Claremont Mews was demolished to become a close, on land taken from gardens, and has been redeveloped as a green circus or garden square with 48 purpose-built flats.

The reservoir fell into disuse in the 1990s, but was brought back into service in 2003 to provide a header tank or balancing reservoir for the Thames Water Ring Main, filling at night and emptying during the day. Thames Water has exclusive access and takes charge of repairs, cutting and planting, assisted by volunteer projects and residents' information. The semi-improved grassland on the top and sides of the reservoir supports a wide diversity of wild flowers and is a preserved habitat.

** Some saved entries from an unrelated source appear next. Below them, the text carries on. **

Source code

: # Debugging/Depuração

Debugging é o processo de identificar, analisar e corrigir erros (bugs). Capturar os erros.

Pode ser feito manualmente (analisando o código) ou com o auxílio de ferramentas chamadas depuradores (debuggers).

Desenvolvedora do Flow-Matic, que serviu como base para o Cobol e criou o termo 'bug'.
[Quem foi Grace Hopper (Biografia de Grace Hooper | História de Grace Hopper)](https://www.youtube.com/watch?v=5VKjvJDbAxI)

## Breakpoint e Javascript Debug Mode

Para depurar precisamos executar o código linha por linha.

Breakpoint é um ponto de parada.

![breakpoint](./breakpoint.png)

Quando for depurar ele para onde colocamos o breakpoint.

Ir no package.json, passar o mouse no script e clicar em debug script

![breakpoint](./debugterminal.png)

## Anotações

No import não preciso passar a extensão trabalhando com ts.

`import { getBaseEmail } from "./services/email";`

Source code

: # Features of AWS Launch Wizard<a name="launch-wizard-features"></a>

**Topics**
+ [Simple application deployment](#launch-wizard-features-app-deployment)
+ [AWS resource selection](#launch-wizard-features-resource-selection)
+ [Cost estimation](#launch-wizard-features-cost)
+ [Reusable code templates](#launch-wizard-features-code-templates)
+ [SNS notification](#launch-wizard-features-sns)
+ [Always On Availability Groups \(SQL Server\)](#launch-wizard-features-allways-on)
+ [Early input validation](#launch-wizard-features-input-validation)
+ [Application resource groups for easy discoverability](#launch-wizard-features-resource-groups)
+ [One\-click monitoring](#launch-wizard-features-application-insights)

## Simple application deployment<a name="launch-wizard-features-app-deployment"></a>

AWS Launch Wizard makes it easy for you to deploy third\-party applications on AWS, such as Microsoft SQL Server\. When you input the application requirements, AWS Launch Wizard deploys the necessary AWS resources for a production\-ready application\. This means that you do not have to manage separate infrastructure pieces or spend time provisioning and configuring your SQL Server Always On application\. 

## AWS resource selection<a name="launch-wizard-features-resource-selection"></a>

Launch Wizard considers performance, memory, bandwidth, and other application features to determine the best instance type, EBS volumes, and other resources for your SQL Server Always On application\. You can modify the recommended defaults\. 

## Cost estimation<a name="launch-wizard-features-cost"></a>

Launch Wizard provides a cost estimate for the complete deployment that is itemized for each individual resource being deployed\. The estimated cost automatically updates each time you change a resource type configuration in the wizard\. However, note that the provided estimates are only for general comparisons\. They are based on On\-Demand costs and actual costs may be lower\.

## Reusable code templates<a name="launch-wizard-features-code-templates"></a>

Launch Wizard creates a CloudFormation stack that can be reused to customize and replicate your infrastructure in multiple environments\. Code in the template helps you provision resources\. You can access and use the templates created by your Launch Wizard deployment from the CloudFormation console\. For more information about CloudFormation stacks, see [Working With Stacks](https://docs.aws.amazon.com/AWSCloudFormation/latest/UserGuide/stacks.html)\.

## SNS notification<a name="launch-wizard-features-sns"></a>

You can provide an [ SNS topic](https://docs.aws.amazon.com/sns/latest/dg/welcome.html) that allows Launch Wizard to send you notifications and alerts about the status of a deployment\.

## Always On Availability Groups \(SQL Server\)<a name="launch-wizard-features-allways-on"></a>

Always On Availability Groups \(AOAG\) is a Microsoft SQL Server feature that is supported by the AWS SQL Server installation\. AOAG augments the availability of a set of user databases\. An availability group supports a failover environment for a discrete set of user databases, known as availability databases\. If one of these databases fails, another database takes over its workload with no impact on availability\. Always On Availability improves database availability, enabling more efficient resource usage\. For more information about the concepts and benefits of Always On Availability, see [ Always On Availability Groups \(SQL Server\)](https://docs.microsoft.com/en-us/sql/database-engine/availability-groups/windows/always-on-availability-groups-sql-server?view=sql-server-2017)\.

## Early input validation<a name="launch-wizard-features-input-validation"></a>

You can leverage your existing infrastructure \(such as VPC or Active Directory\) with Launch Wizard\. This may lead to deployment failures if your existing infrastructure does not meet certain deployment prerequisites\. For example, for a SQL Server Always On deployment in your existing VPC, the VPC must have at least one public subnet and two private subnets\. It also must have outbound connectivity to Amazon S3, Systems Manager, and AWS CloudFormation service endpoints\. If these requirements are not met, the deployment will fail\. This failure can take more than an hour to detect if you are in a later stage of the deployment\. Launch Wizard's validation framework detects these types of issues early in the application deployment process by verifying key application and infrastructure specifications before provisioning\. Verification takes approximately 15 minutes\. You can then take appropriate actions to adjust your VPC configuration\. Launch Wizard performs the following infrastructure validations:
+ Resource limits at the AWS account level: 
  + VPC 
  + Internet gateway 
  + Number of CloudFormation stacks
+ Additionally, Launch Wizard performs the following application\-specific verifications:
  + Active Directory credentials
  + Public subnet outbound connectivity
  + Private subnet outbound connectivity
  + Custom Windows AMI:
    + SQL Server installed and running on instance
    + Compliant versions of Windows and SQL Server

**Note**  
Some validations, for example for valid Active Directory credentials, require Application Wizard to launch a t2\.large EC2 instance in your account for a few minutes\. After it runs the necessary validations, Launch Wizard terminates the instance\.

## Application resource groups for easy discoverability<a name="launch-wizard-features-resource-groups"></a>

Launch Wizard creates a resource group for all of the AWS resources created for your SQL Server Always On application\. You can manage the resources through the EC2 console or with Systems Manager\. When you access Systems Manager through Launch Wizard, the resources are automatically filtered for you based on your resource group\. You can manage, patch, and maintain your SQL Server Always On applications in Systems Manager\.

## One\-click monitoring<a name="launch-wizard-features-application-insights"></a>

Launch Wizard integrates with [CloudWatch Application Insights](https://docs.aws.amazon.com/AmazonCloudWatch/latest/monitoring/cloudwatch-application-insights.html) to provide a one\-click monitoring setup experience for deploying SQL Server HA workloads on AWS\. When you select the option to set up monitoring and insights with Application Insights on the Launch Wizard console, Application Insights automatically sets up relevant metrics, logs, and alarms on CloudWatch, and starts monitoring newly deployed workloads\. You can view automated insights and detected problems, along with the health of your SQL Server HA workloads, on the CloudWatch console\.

South of Pentonville Road, the opening between the sides of the square in total measures 2.52 acres, of which 1.72 acres is the green area with its directly adjoining thin pavements.

==Architecture==
Mary Cosh observes:
The intrusive central mound over the former reservoir, and the cutting off of the north side by Pentonville Road's traffic artery, prevented Claremont's being a 'true' square, but its harmonious style makes it one of Islington's most elegant.
 The houses have square-headed first floor windows in a sunken semi-circular brick surround. Many have ironwork balconies or window-guards, some have stuccoed ground floors simulating rustication, with the front usually framed by pilasters and crowned with fanlights. The original street-side railings have a mixed set of pointed finials. Most of the houses are listed buildings.

==Notable residents==
- Edward Irving, preacher, lived at 4 Claremont Square for a few years from 1824. A blue plaque records his residency. His close friend Thomas Carlyle, essayist and historian, stayed with him for a few weeks in 1824.
- George Cruikshank, caricaturist, lived at three different addresses around the square in 1824–1849.
- Emily Soldene, singer, actress, theatre director, was born in Claremont Square on 30 September 1838.
- Agnes Nicholls, soprano, was born at 3 Claremont Square in 1876.
- Walter Sickert, artist, lodged in the square in 1877–1881.
- Robert Kemp Philp, Chartist and editor, died at 21 Claremont Square on 30 November 1882.
- Margery Moore, musician, composer and teacher, lived at 34 Claremont Square between the 1930s and 1960s.
- B. S. Johnson, writer, lived at 34 Claremont Square, probably in the 1960s.

== TV and film ==
The Harry Potter film series uses 23–29 Claremont Square as 12 Grimmauld Place.

No. 33 is the filming location for the fictitious 35 Portland Row in the Netflix adaption of Lockwood & Co.